• [Task prompt]: Collect every line in the records that contains the word "yüzde".

+===+

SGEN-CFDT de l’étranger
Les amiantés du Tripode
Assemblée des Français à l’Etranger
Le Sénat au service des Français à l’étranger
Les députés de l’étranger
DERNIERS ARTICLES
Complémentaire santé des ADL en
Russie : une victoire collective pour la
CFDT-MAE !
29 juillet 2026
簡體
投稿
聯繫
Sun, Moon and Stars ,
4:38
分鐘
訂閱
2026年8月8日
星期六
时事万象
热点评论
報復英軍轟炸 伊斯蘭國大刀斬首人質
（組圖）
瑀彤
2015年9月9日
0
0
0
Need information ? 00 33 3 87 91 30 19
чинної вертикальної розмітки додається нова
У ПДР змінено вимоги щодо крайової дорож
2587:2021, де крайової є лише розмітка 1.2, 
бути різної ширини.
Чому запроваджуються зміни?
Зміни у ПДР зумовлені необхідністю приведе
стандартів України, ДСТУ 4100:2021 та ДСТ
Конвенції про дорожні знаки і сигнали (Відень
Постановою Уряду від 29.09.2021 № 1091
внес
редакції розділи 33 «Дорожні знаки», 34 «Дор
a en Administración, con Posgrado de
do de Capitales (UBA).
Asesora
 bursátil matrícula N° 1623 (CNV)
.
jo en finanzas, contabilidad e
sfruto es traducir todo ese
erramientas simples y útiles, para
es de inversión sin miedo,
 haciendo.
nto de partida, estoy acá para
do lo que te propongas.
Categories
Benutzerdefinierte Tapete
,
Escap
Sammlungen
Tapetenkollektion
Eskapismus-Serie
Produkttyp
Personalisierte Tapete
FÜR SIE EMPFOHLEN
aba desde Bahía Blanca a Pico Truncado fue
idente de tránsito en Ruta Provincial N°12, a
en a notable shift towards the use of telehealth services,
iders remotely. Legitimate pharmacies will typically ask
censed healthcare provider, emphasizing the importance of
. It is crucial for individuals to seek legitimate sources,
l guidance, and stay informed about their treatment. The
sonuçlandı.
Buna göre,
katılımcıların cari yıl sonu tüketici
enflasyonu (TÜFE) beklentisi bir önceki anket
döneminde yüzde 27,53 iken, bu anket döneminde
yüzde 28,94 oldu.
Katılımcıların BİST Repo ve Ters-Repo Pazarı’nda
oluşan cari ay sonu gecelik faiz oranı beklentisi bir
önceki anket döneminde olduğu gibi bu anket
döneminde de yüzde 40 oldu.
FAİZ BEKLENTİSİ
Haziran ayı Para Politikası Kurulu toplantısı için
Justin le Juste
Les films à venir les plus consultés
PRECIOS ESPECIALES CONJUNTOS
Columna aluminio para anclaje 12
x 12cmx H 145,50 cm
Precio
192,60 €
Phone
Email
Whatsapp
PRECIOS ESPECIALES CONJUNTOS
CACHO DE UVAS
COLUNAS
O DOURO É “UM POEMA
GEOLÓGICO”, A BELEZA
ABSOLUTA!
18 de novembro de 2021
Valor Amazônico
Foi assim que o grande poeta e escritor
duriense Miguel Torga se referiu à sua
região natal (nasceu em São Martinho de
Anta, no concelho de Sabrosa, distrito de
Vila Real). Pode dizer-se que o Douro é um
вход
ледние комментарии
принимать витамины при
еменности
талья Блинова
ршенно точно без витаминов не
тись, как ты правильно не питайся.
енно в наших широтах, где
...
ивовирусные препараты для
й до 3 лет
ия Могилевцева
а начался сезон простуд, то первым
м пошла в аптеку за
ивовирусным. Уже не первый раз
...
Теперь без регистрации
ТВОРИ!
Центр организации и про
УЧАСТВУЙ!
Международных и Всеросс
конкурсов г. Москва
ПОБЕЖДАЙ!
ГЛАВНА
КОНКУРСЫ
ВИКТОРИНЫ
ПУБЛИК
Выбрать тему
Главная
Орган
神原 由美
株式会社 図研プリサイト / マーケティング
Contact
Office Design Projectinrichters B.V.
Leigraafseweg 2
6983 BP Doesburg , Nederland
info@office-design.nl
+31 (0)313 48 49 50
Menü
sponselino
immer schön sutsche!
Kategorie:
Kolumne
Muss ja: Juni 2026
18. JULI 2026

+===+

• [Response box]:
döneminde yüzde 27,53 iken, bu anket döneminde
yüzde 28,94 oldu.
döneminde de yüzde 40 oldu.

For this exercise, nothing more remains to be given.